Much if not all of that could have been prevented by a bill cosponsored by John McCain and supported by all the Republicans and opposed by all the Democrats in the Senate Banking Committee in 2005. That bill, which the Democrats stopped from passing, would have prohibited the GSEs from speculating on the mortgage-based securities they packaged. The GSEs' mission allegedly justifying their quasi-governmental status was to package or securitize such mortgages, but the lion's share of their profits—which determined top executives' bonuses—came from speculation."

Democrats Were Wrong on Fannie Mae and Freddie Mac - US News

And, as for your last comment:

How's the weather on your planet, brainwashed dupes?


Yeah ---- how IS the weather on your planet? (Hint: This is where you start attacking me, calling me a racist and Republican shill because THESE are facts - indisputable facts - and you really have no other choice).
F+F's share of the market went from 75% to 25% in 2003, and they didn't get in on the action until late, under Pub pressure. Pubs always screw with them and try to end them, never went after their pals in private lending who changed the rules. US News is a bought off, cowardly corporate POS like the networks who've never reported who was at fault, dupe. Only 50%+ of dupes are racists. Maybe you're alright. It's not ALWAYS racism...

Can we keep racism out of this subject? I am sure 80% of blacks are just as racist.
You'll see I didn't bring it up. BTW, racism is defined as belief that another race is INFERIOR and discriminating against them.
 
For some reason, Staph-knee needs to be told what to think and how to feel from her so called news sources.

Your "HotAir" (an appropriate name) source has been disqualified as news, starting from the first sentence.

"You already knew that Mitt Romney was right about just about everything."

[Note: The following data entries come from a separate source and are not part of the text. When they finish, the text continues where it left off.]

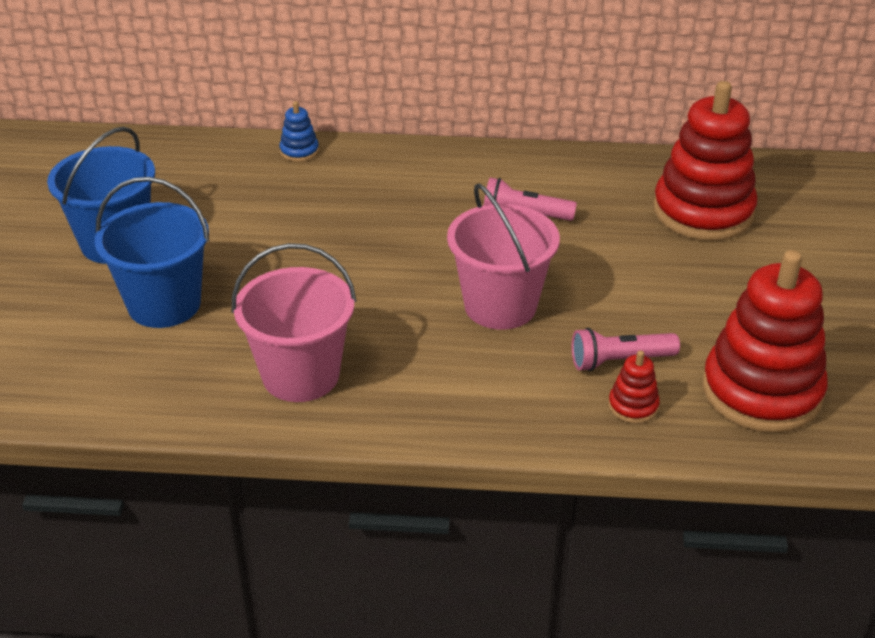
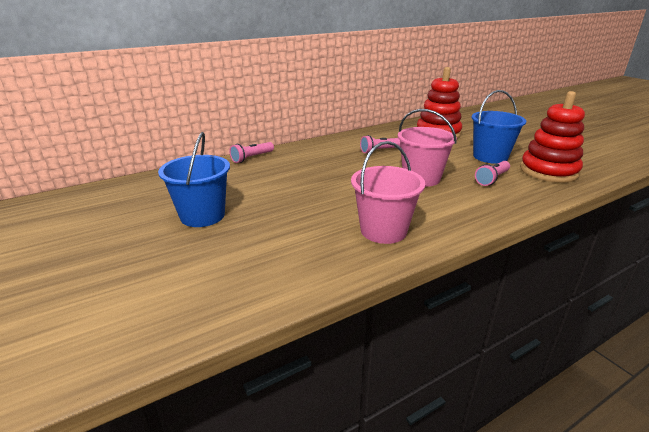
camera: 35 degrees left, 10 degrees down
(164, 304) = (269, 230): blue bucket -> blue bucket (490, 157)
(299, 151) = (252, 158): blue stacking toy -> pink flashlight
(633, 406) = (522, 190): red stacking toy -> none

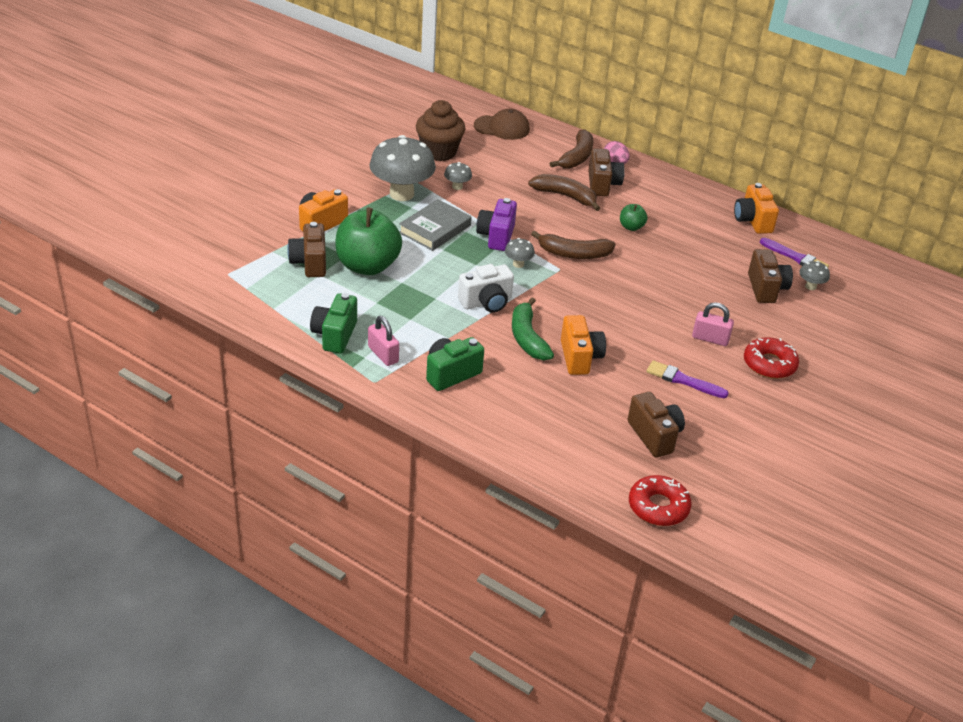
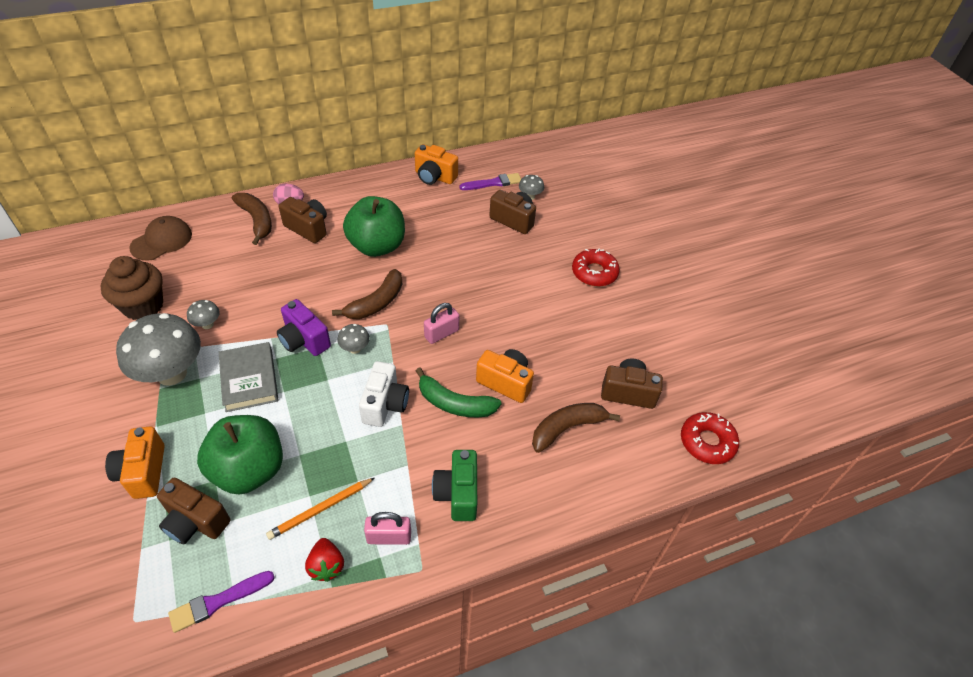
camera: 55 degrees left, 10 degrees up
(335, 335) = (326, 566): green camera -> red strawberry
(371, 312) = (320, 509): none -> orange pencil
(565, 196) = (299, 260): brown banana -> brown banana (567, 428)
(631, 227) = (377, 246): green apple -> green apple, size x2.25
(683, 380) = (578, 333): purple brush -> purple brush (218, 601)
(710, 339) = (543, 287): pink padlock -> pink padlock (441, 333)

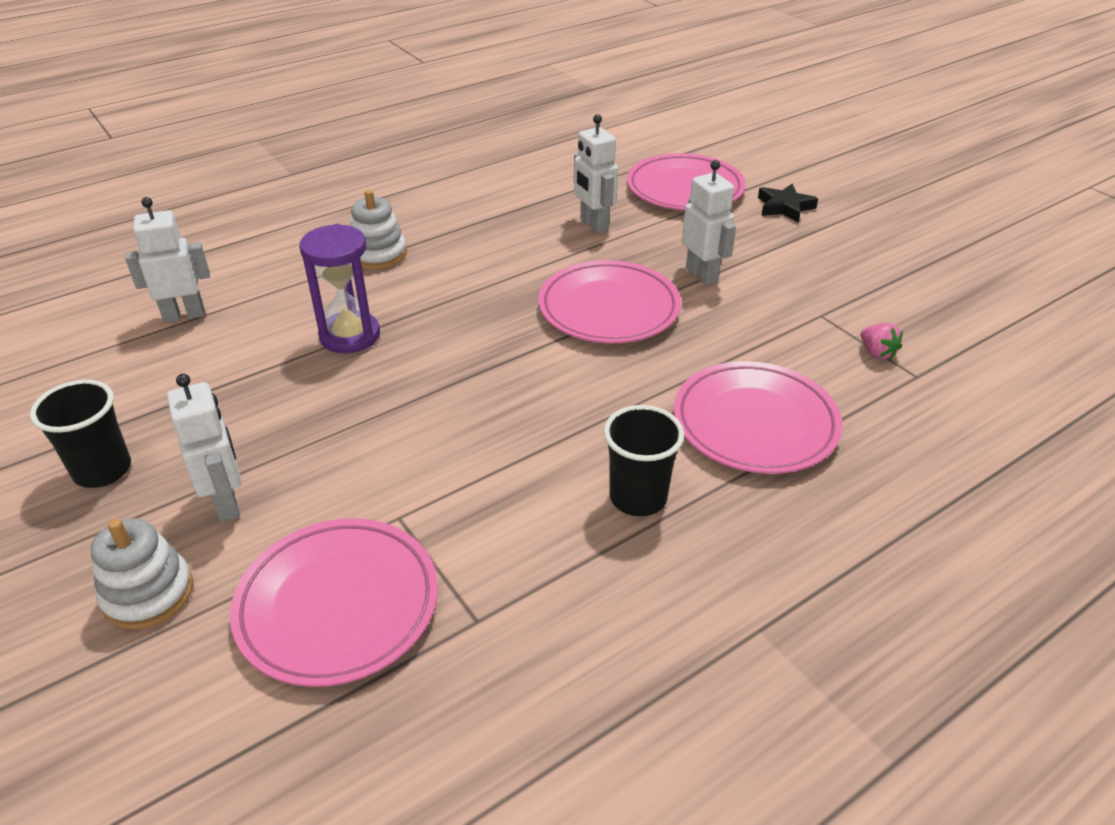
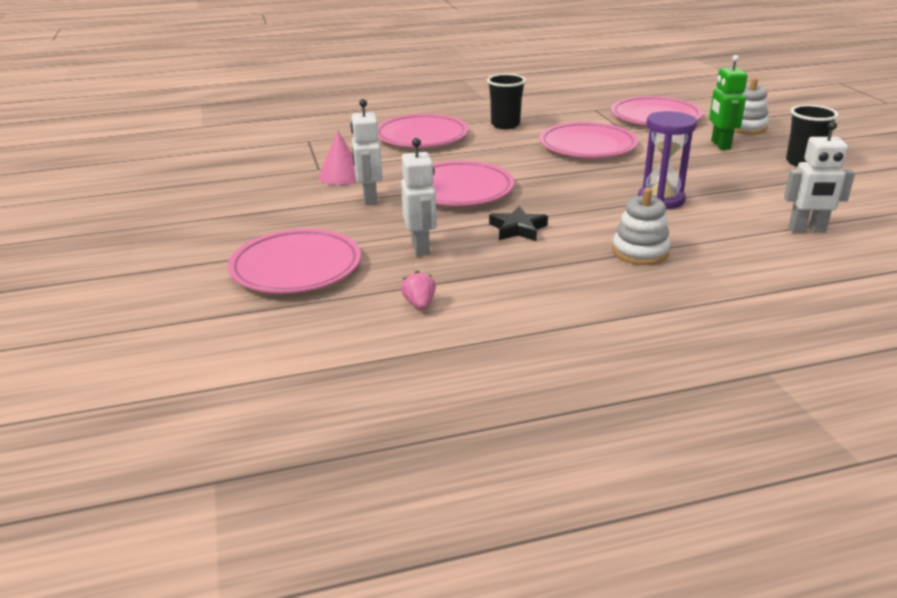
camera: 160 degrees left, 10 degrees down
(227, 503) = (720, 145): white robot -> green robot
(465, 450) = (587, 146): none -> pink plate
(776, 307) = (341, 175): none -> pink cone
(784, 207) = (230, 235): black star -> black star (518, 229)
(877, 353) = (314, 150): pink strawberry -> pink strawberry (419, 304)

Unexpectedly The New York Times discovers that many don t have to work in the age of Obama Hot Air

Why is HotAir telling you what you know?

A real news article leaves out bias and opinion. An actual NEWS story is one that contains no characterizations of people or incidents. News is what happened. Bias is the spin put on it by sites like "HotAir" who want to tell you what to think about what happened, tell you what emotion you should experience according to their perception, not your own.

Why can't Staph-knee think for herself?
Ha ha ..You cringe because the message exposes your side's ideology and policies.
In the absence of a factual rebuttal, in typical liberal fashion you attack the messenger.
That ms no-danger is a CLASSIC FAIL.